Text provided>
■ ■ ■
The UK was due to unlock pandemic restrictions on 21 June, but this was postponed due to a rise in infections. The Federation for Small Business says the new unlocking date, expected to be confirmed as 19 July, is not reflected in how firms are being helped. A government spokeswoman said “substantial” support would remain. The FSB is concerned that there will be a gap in financial provisioning that will put more pressure on businesses that are already struggling.
Many firms, especially in the night-time hospitality sector, had budgeted to be able to trade from 21 June. However, the delay in easing coronavirus restrictions until at least 19 July in England, – as well as several different issues coming up to be dealt with at the same time – is causing many firms stress. While the government has committed to continuing the furlough scheme, there will be changes from the start of July that will require increased payments from businesses.
For instance, on Thursday 1 July, business rate exemptions for retailers and hospitality firms will end. At the same time, the number of wage costs employers need to contribute for furloughed staff through national insurance and pension will rise from 5% to 14%. Also on 1 July, firms will have to start paying deferred VAT bills, while repayments on more than £45bn in emergency bounce-back loans will soon be due.
No cash reserves left
FSB national chairman Mike Cherry told the BBC that some of the UK’s most fragile businesses had “clung on” through the pandemic, but now have no cash reserves remaining. “With ‘Freedom day’ delayed and business support now peeling back, we are worried for those who suddenly face new costs, but are unable to raise revenue to pay for them. Some may now cease trading and let staff go,” he said.
■ ■ ■
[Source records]
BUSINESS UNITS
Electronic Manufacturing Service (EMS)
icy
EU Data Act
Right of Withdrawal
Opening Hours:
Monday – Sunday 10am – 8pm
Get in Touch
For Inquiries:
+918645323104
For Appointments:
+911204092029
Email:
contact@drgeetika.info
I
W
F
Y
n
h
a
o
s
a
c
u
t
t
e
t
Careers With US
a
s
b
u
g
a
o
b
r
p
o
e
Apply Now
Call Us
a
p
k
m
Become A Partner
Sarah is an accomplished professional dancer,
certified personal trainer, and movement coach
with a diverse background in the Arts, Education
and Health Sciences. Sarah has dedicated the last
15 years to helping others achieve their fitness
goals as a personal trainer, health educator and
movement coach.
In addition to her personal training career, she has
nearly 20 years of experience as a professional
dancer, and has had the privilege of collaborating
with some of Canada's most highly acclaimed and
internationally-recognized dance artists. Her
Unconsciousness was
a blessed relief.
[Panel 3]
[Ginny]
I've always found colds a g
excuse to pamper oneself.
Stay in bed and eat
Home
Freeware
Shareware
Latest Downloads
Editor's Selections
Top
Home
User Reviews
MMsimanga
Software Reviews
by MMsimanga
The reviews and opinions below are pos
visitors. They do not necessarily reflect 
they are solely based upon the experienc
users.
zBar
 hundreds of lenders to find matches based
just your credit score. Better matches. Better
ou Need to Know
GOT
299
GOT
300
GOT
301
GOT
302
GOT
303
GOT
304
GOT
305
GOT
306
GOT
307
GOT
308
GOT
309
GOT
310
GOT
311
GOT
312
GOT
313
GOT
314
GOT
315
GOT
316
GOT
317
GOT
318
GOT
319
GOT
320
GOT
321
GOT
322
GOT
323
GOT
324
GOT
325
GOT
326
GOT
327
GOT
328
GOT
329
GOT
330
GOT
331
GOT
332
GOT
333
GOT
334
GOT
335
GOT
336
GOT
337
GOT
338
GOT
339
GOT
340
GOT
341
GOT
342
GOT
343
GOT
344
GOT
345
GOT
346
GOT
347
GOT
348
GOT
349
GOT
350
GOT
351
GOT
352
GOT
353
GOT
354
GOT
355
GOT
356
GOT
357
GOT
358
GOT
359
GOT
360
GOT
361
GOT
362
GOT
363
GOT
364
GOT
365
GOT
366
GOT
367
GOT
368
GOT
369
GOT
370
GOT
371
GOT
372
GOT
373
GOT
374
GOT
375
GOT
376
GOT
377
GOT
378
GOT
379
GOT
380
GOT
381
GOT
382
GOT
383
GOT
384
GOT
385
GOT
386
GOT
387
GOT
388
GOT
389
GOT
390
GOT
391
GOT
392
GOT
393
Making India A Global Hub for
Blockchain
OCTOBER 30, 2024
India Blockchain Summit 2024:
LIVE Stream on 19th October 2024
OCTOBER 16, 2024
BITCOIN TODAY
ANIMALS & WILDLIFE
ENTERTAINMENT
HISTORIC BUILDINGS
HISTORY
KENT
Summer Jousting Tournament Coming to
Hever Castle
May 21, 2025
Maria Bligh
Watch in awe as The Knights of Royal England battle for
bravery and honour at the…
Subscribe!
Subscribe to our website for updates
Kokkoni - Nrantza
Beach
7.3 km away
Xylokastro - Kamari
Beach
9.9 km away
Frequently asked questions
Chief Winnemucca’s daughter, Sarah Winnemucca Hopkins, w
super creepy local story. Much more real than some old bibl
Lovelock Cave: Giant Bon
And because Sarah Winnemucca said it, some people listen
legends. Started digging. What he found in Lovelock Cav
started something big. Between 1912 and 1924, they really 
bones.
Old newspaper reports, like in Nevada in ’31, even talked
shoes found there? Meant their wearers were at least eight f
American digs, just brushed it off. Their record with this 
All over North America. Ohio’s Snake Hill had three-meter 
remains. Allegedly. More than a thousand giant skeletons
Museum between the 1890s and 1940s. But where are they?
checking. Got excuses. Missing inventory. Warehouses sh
■ ■ ■
What the task requires> Copy word for word the stretch of the article on small businesses and the delayed unlocking from "The UK was due" through "are already struggling.".

Exercise answer>
The UK was due to unlock pandemic restrictions on 21 June, but this was postponed due to a rise in infections. The Federation for Small Business says the new unlocking date, expected to be confirmed as 19 July, is not reflected in how firms are being helped. A government spokeswoman said “substantial” support would remain. The FSB is concerned that there will be a gap in financial provisioning that will put more pressure on businesses that are already struggling.